▶ [DIRECTIONS]: Set out the lines of the data as a numbered list, from the line with "bostäder för äldre" to the line with "Fiyatlandırma, minimum", both included. Skip blank lines and leave the pictures out.

Items listed in a dataset:
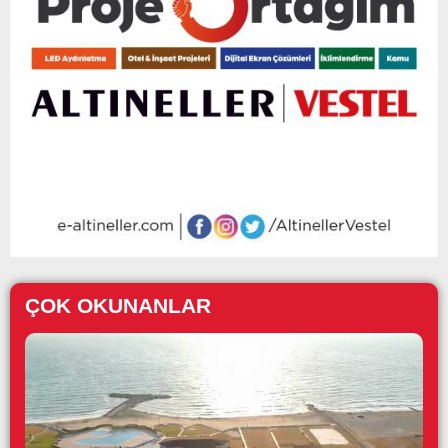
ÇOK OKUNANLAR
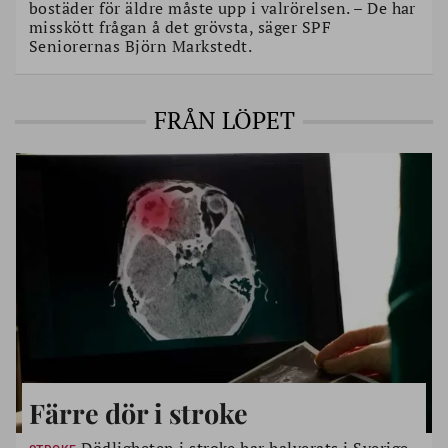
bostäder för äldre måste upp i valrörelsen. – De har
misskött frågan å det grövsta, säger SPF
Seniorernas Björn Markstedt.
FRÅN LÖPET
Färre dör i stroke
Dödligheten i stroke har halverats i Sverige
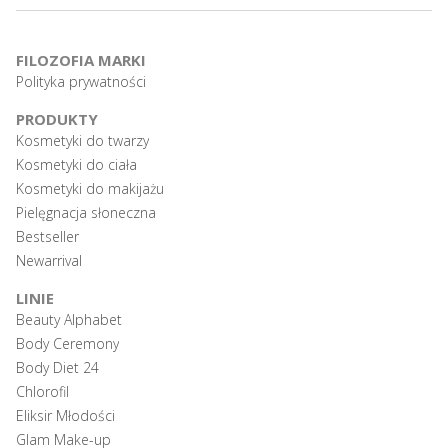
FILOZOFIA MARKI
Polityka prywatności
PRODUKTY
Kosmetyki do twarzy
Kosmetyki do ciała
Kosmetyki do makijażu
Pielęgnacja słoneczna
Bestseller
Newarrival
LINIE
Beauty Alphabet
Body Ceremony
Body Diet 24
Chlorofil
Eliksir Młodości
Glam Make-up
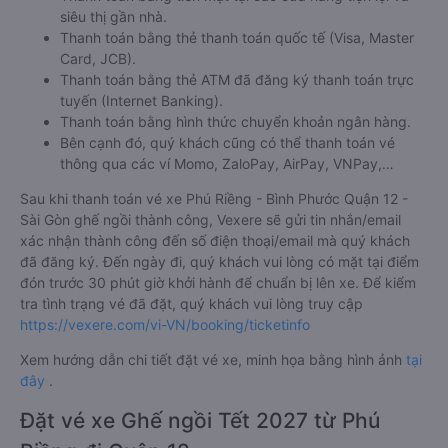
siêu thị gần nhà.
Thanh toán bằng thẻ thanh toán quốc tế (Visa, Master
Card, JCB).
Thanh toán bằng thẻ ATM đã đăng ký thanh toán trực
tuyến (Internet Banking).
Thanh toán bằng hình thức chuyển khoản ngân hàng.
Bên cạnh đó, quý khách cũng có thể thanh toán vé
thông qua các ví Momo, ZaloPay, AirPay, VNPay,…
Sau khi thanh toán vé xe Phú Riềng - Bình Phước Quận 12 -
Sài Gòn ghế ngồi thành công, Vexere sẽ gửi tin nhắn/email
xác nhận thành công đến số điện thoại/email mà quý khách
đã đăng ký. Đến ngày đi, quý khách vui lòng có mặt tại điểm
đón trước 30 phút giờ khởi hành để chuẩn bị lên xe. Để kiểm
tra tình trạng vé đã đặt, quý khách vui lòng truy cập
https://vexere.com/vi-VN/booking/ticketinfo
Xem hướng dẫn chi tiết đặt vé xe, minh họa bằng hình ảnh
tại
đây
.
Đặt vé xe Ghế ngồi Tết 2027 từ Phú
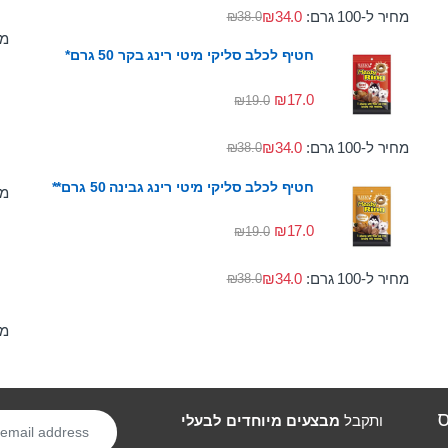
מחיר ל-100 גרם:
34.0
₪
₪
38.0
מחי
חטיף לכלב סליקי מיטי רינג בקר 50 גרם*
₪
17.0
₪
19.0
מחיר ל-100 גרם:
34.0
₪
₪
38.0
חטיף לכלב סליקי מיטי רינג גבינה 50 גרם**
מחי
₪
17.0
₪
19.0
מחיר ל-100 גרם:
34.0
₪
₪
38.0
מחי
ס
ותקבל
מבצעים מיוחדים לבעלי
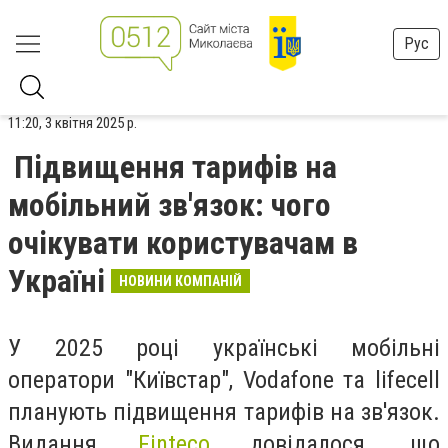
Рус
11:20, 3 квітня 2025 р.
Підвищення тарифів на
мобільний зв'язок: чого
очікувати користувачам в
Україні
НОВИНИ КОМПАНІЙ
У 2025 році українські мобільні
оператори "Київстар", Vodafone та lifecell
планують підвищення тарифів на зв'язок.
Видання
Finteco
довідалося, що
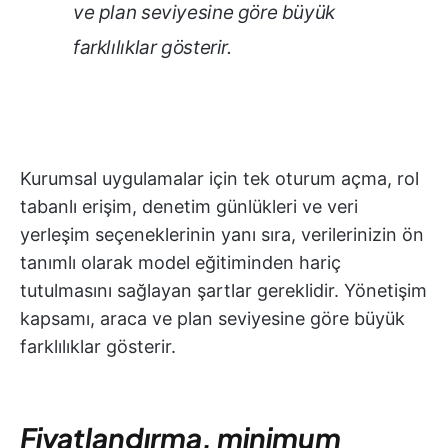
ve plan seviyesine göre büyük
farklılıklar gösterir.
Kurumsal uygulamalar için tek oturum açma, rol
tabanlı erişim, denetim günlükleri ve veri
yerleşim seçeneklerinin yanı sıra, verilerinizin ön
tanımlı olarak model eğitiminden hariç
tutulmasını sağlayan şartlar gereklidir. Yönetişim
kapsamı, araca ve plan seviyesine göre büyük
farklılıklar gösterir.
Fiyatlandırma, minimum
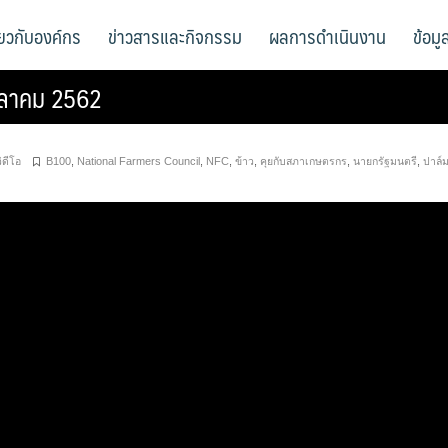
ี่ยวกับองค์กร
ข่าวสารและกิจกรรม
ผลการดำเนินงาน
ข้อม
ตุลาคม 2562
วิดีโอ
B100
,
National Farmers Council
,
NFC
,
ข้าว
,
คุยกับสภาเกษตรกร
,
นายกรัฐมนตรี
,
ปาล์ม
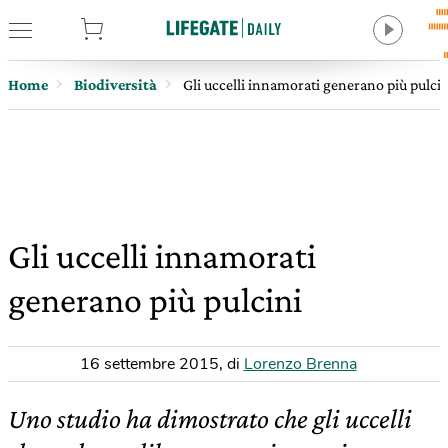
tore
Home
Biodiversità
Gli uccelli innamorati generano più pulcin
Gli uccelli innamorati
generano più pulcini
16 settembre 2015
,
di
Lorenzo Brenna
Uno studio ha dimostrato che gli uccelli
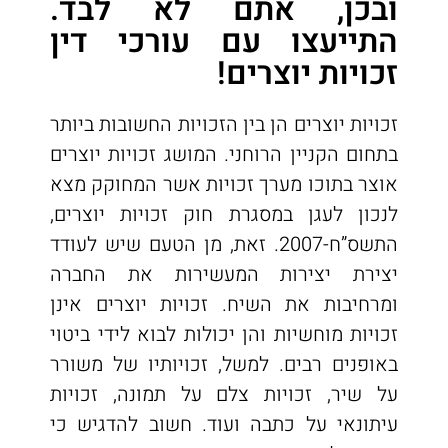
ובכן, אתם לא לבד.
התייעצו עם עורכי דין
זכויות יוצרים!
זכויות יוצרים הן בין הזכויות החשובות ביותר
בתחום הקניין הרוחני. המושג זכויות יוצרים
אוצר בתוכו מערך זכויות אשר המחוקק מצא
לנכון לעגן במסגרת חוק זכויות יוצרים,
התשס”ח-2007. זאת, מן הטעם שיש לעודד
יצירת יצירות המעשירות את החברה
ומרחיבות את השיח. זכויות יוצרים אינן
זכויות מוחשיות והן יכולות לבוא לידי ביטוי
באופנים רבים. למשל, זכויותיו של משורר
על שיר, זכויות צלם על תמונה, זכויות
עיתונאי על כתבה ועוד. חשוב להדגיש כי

▶ [SOLVED EXERCISE]:
1. bostäder för äldre måste upp i valrörelsen. – De har
2. misskött frågan å det grövsta, säger SPF
3. Seniorernas Björn Markstedt.
4. FRÅN LÖPET
5. Färre dör i stroke
6. Dödligheten i stroke har halverats i Sverige
7. FILOZOFIA MARKI
8. Polityka prywatności
9. PRODUKTY
10. Kosmetyki do twarzy
11. Kosmetyki do ciała
12. Kosmetyki do makijażu
13. Pielęgnacja słoneczna
14. Bestseller
15. Newarrival
16. LINIE
17. Beauty Alphabet
18. Body Ceremony
19. Body Diet 24
20. Chlorofil
21. Eliksir Młodości
22. Glam Make-up
23. siêu thị gần nhà.
24. Thanh toán bằng thẻ thanh toán quốc tế (Visa, Master
25. Card, JCB).
26. Thanh toán bằng thẻ ATM đã đăng ký thanh toán trực
27. tuyến (Internet Banking).
28. Thanh toán bằng hình thức chuyển khoản ngân hàng.
29. Bên cạnh đó, quý khách cũng có thể thanh toán vé
30. thông qua các ví Momo, ZaloPay, AirPay, VNPay,…
31. Sau khi thanh toán vé xe Phú Riềng - Bình Phước Quận 12 -
32. Sài Gòn ghế ngồi thành công, Vexere sẽ gửi tin nhắn/email
33. xác nhận thành công đến số điện thoại/email mà quý khách
34. đã đăng ký. Đến ngày đi, quý khách vui lòng có mặt tại điểm
35. đón trước 30 phút giờ khởi hành để chuẩn bị lên xe. Để kiểm
36. tra tình trạng vé đã đặt, quý khách vui lòng truy cập
37. https://vexere.com/vi-VN/booking/ticketinfo
38. Xem hướng dẫn chi tiết đặt vé xe, minh họa bằng hình ảnh
39. tại
40. đây
41. .
42. Đặt vé xe Ghế ngồi Tết 2027 từ Phú
43. מחיר ל-100 גרם:
44. 34.0
45. ₪
46. ₪
47. 38.0
48. מחי
49. חטיף לכלב סליקי מיטי רינג בקר 50 גרם*
50. ₪
51. 17.0
52. ₪
53. 19.0
54. מחיר ל-100 גרם:
55. 34.0
56. ₪
57. ₪
58. 38.0
59. חטיף לכלב סליקי מיטי רינג גבינה 50 גרם**
60. מחי
61. ₪
62. 17.0
63. ₪
64. 19.0
65. מחיר ל-100 גרם:
66. 34.0
67. ₪
68. ₪
69. 38.0
70. מחי
71. ס
72. ותקבל
73. מבצעים מיוחדים לבעלי
74. Рус
75. 11:20, 3 квітня 2025 р.
76. Підвищення тарифів на
77. мобільний зв'язок: чого
78. очікувати користувачам в
79. Україні
80. НОВИНИ КОМПАНІЙ
81. У 2025 році українські мобільні
82. оператори "Київстар", Vodafone та lifecell
83. планують підвищення тарифів на зв'язок.
84. Видання
85. Finteco
86. довідалося, що
87. ve plan seviyesine göre büyük
88. farklılıklar gösterir.
89. Kurumsal uygulamalar için tek oturum açma, rol
90. tabanlı erişim, denetim günlükleri ve veri
91. yerleşim seçeneklerinin yanı sıra, verilerinizin ön
92. tanımlı olarak model eğitiminden hariç
93. tutulmasını sağlayan şartlar gereklidir. Yönetişim
94. kapsamı, araca ve plan seviyesine göre büyük
95. farklılıklar gösterir.
96. Fiyatlandırma, minimum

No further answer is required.